Faces parade

Silvi, da Faces Parade Silvi, da Faces Parade Silvi, da Faces Parade

Non vedo Fulgor da tanti anni, ma incontro quasi ogni giorno gli stessi segni che associavo alle sue opere, a quelle che ricordavo e che avevo visto galleggiare tra le nuvole che a volte passano sulle montagne che ci dividono e ci accomunano. Erano ritmi semplici, composizioni modulari costruite più su delle essenze astratte intuite attraverso la percezione e la memoria che su presenze riconoscibili affermate attraverso l’evidenza della visione: per questo, forse, li rivedo nella luce che si riflette improvvisamente dietro l’angolo di una strada, o in quelle sequenze veloci di forme e di colori che si accumulano nella mente all’inizio di una giornata, come in una specie di alba dell’anima. Di solito indicano una direzione tra le tante possibili, scavando nel dubbio che prevale quando ci si sente sospesi tra la capacità di negare che ci appartiene in quanto gente d’occidente (dopo aver letto Leopardi e Montale) e quella volontà di definire altri strati dell’esistenza che ci affascina dopo aver rivolto lo sguardo verso oriente in cerca di uno specchio in grado di restituirci ciò che resta, dentro di noi.

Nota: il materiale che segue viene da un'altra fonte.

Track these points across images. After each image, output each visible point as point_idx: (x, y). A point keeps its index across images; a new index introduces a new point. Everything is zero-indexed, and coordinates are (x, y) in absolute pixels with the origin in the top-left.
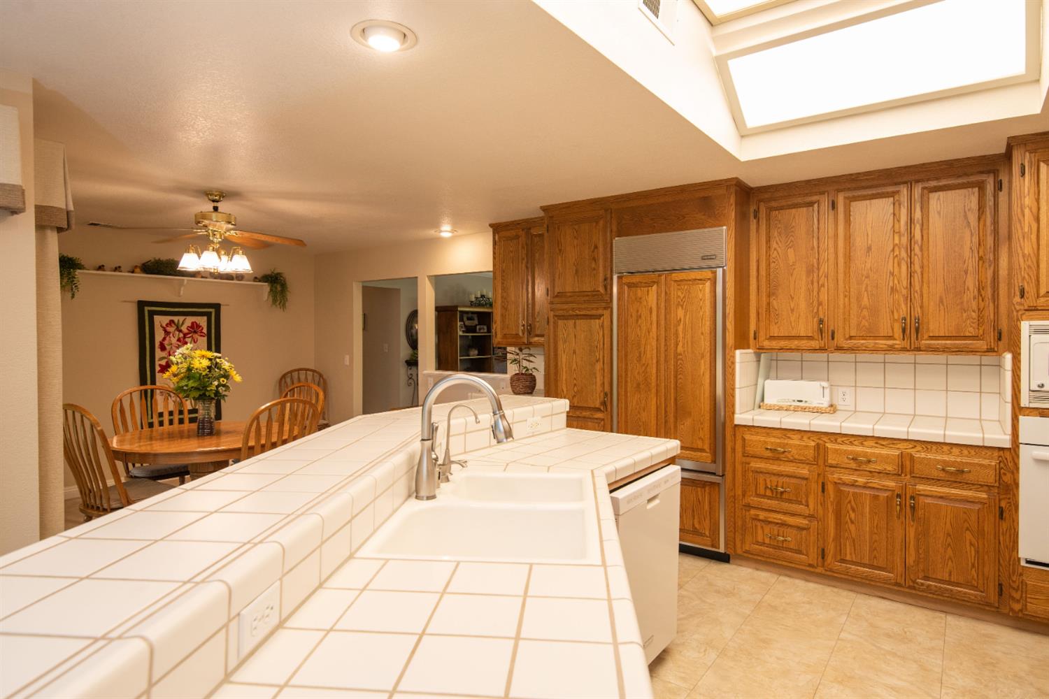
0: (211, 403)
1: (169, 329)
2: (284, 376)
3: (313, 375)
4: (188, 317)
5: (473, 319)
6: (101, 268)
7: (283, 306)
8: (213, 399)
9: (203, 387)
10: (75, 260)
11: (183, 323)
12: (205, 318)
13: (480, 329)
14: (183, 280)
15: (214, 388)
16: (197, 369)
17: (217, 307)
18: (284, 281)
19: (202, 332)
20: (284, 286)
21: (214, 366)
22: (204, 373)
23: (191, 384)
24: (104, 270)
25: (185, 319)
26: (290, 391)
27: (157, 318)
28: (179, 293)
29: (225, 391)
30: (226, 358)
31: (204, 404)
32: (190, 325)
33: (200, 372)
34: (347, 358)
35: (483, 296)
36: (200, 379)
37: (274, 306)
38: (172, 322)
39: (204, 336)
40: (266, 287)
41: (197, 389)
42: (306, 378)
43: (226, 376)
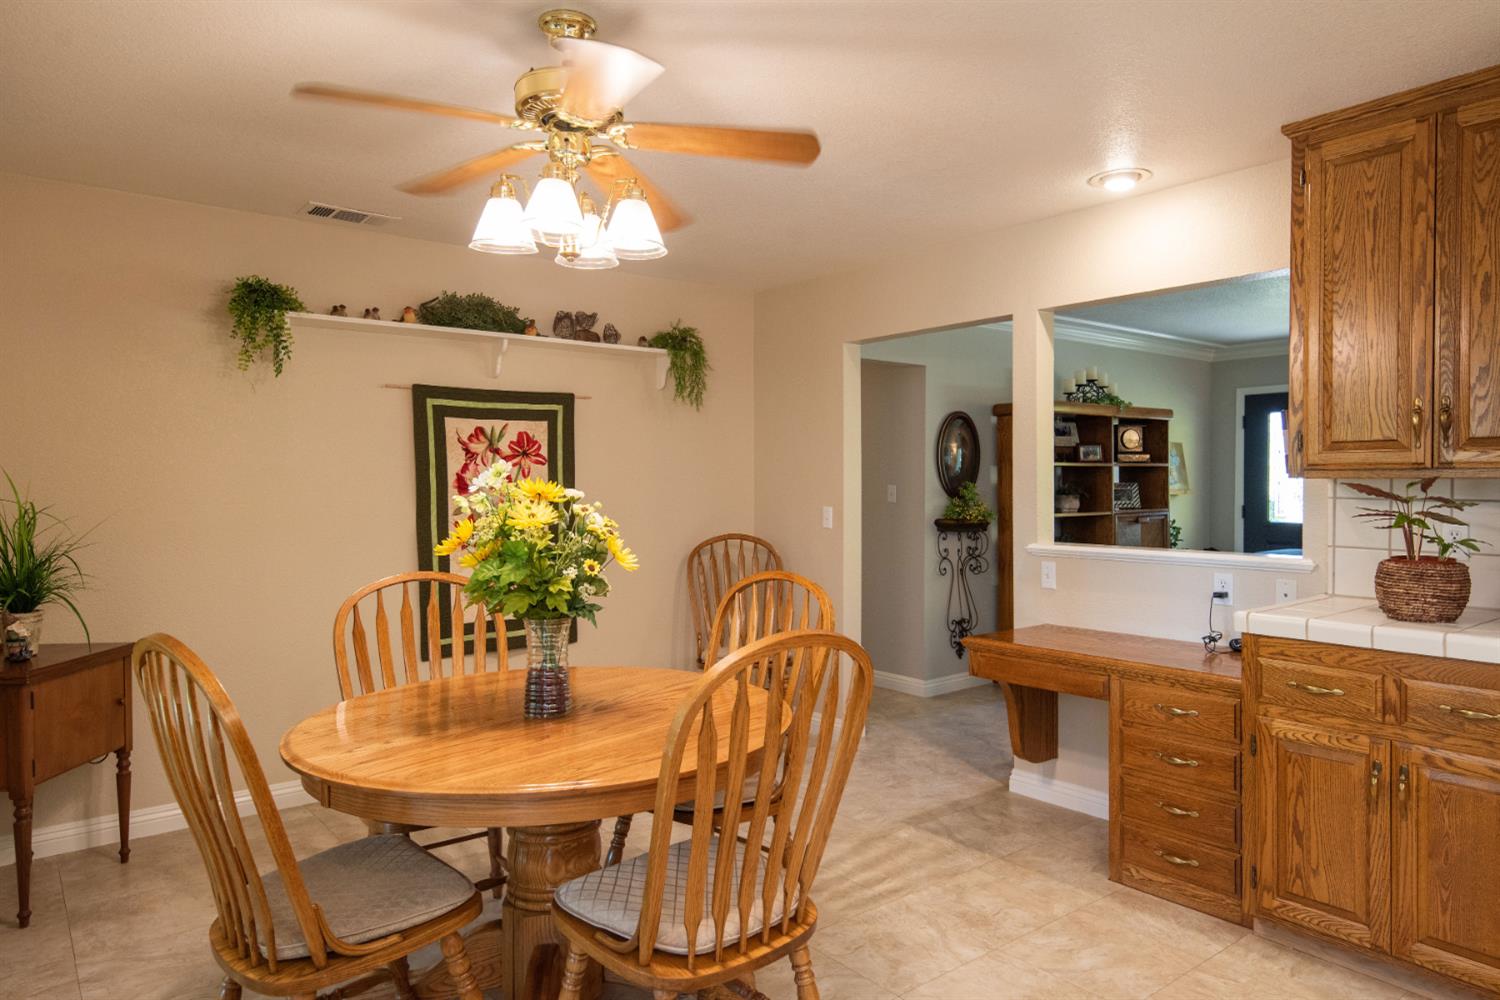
0: (558, 630)
1: (475, 447)
2: (697, 552)
3: (755, 547)
4: (510, 422)
5: (1070, 434)
6: (337, 310)
7: (697, 400)
8: (563, 616)
9: (539, 584)
10: (283, 292)
11: (501, 435)
12: (545, 424)
13: (1087, 454)
14: (502, 339)
15: (566, 586)
16: (522, 532)
17: (567, 400)
18: (701, 347)
19: (538, 455)
20: (698, 355)
21: (568, 523)
22: (541, 545)
23: (509, 574)
24: (341, 315)
25: (506, 425)
26: (740, 591)
27: (451, 423)
28: (494, 369)
29: (595, 594)
30: (598, 504)
31: (542, 630)
32: (515, 439)
33: (533, 540)
34: (829, 512)
35: (1091, 381)
36: (530, 560)
37: (680, 400)
38: (480, 431)
39: (543, 464)
40: (663, 357)
41: (524, 588)
42: (742, 557)
43: (598, 554)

Ma ora vedo Fulgor di nuovo. Mi invia immagini diverse, apparentemente figurative, come se volesse dirmi che se allora cercava di rappresentare delle essenze, ora sta provando a raccontare delle storie. In realtà, non credo che sia proprio così. Per quello che posso comprendere dalle immagini che ingrandisco ed esploro su uno schermo digitale, tra ciò che ricordavo del lavoro di Fulgor e ciò che vedo oggi c’è più continuità di quello che può sembrare. Restano ad esempio intatti, come un marchio di stile, i ritmi delle sequenze guidate dai colori, dalle linee, dalle forme. Hanno solo un aspetto diverso, ma sono sempre elementi di un confine fluido, come le acque di un fiume che scorre tra una sponda dove Eraclito ragiona e una dove Siddharta osserva e contempla. Ciò che chiamiamo arte è proprio lì, in quella corrente che separa lo scienziato dal visionario, il filosofo dall’asceta, lo sguardo spietato della razionalità dalla mistica delle emozioni. Possiamo anche immaginare di fermarlo questo stream of consciousness, ma è più probabile che ci si debba limitare a seguirlo con lo sguardo, senza poterne modificare lo spessore liquido, e quindi senza (letteralmente) comprenderlo. Soprattutto quando – come in questo caso – si evolve dalla complessità che di solito si associa all’astrazione alla semplicità che (chissà poi perché) si attribuisce all’illustrazione, anche se in questi personaggi che Fulgor espone oggi al nostro cospetto (o forse ci mette semplicemente accanto) direi che c’è più la leggerezza dell’essere che l’apparenza dell’esistere, più consistenza che visibilità.

E poi, a guardarli meglio, immaginandoli come tasselli di un grande mosaico o come individui in cammino verso di noi, questi personaggi sono frammenti di un’umanità provata ma che non accetta di essere sconfitta. Che si aggrappa a qualcosa che rende ciascuno unico e allo stesso tempo parte di un affresco che non è ancora finito, e non lo sarà mai. Ciascuno di loro custodisce oggetti simbolici sempre diversi. Ciascuno di loro ci regala una sfumatura di uno stesso sguardo, e un ramoscello che forse è un’allusione alla speranza, forse un modo per immaginare che si possa costruire un ponte per attraversare il fiume del tempo, o forse soltanto l’eco simbolica di un linguaggio comune, ovvero il segno di una comunità di intenti, della stessa appartenenza a qualcosa che, non so perché ma so che è così anche se ne soffro, associo più ai cori della tragedia antica che al concetto di popolo di cui spesso si abusa. Che cosa accadrà adesso? Riusciranno a dialogare tra loro? O resteranno soli, ciascuno sull’orlo del proprio abisso? Si eviteranno ancora? O troveranno un modo per incrociare i loro occhi e ri-conoscersi? A pensarci bene, sono figure malinconiche, i nostri compagni di viaggio nello stesso deserto che stiamo attraversando. Incontrarli potrebbe aiutarci a capire se c’è una strada, e se vogliamo davvero imboccarla: un miracolo di semplicità, a patto che si abbiano occhi per osservare, e quella capacità ormai obsoleta che consiste nel cogliere relazioni, assonanze, costanti, variabili. Quel tanto di somiglianza e quel tanto di diversità. E se proprio non puoi la vita che vorresti, cerca almeno questo per quanto sta in te…

Per Fulgor C.Silvi, Faces Parade (installazioni). ExpArt, Bibbiena (AR), 3 dicembre 2011 – 8 gennaio 2012.